À Grande-Rivière, dans la Baie des Chaleurs, par exemple, il y a deux familles noires et le curé Serge Tijani qui vient du Bénin.
« Cet homme-là, c’est un don de Dieu », s’exclame Ghyslaine Dubé, la secrétaire du presbytère.
L’enthousiasme n’était toutefois pas le même au début de la mission du curé, en 2010.

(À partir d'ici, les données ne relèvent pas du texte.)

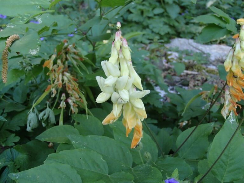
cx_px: 122
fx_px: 261
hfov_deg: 50.1
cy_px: 92
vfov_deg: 38.7
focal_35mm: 37
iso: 250
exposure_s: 1/160
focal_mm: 6.64
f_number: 4.7
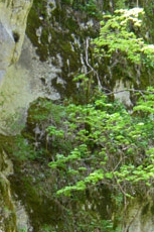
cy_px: 721
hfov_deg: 6.5
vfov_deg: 8.2
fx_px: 1343
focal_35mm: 209
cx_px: -44
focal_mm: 20
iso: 400
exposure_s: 1/50
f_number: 8
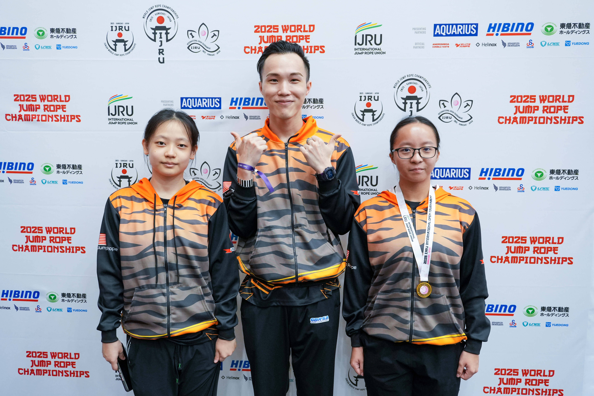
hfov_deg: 58.3
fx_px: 532
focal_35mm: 32
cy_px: 198
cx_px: 297
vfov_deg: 40.8
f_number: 4
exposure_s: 1/125
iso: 2000
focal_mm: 21.5
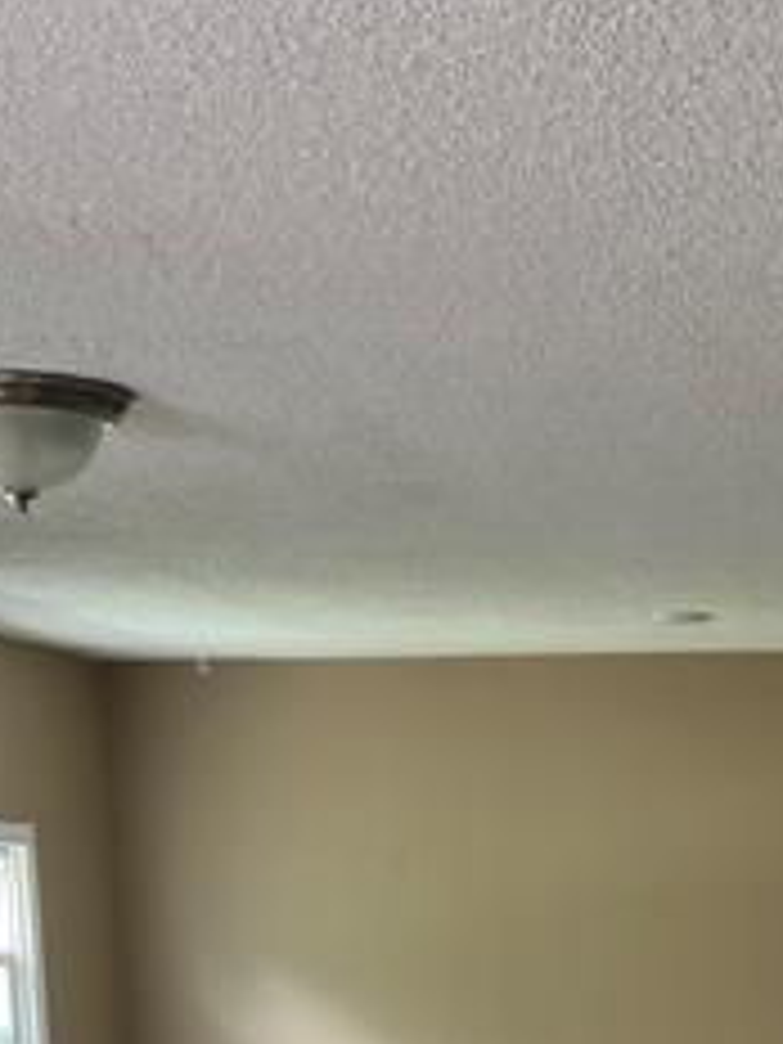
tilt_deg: -9.0
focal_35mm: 86
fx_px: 2594
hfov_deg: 17.0
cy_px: 1386
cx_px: 688
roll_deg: +1.5
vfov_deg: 20.6
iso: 160
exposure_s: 1/60
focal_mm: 5.7
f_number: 1.5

« Le premier mois, ç’a été très difficile, dit-il. Les paroissiens étaient réticents à avoir un curé noir. Il a fallu s’apprivoiser mutuellement. Aujourd’hui, j’imite l’accent, j’utilise des expressions gaspésiennes et je dis “nous’aut” quand je parle des habitants de Cap-d’Espoir et de Grande-Rivière. »
La filière colombienne
Dans l’est du Québec, ce sont surtout des Colombiens qui sont appelés en renfort. Cette importation est en grande partie l’initiative de Monseigneur Benoît Blanchette, ancien évêque de Rimouski aujourd’hui à la retraite.
« Il a quelques années, j’ai rencontré l’évêque de Medellín à Montréal. Je lui parlais de mon problème de manque d’effectifs et lui ai demandé qu’est-ce qu’il ferait à ma place ? »
C’est ainsi que l’homme de Dieu colombien a décidé de prêter des curés au Québec.
Leur venue constitue une aide précieuse puisqu’en région éloignée, l’Église n’est pas qu’un lieu de culte, mais souvent le symbole de la survie d’un village.
Un investissement
Or, pour que les pères étrangers puissent jouer ce rôle social capital, il faut les former.
« Ils doivent d’abord apprendre le français, à Montréal, ce qui peut prendre une bonne année. Ensuite, on les envoie en stage dans les communautés pour qu’ils puissent se familiariser avec la culture québécoise », explique le vicaire général de Rimouski, Benoît Hins.
À La Pocatière, les prêtres ne sont pas à contrat, mais viennent y faire leur séminaire et seront ordonnés sur place.
« Cela représente un tel investissement que chez nous, on a décidé d’incardiner carrément nos Colombiens », explique le vicaire général Charles-Aimé Anctil.
Dans cette région, on veut, par cette façon de faire, minimiser certains problèmes provenant des différences culturelles.
« On veut éviter que des gens viennent ici uniquement pour l’argent ou encore qu’il y ait une vision différente de la nôtre vis-à-vis des femmes. Certains curés étrangers sont un peu machistes », ajoute le vicaire de Sainte-Anne-de-La-Pocatière.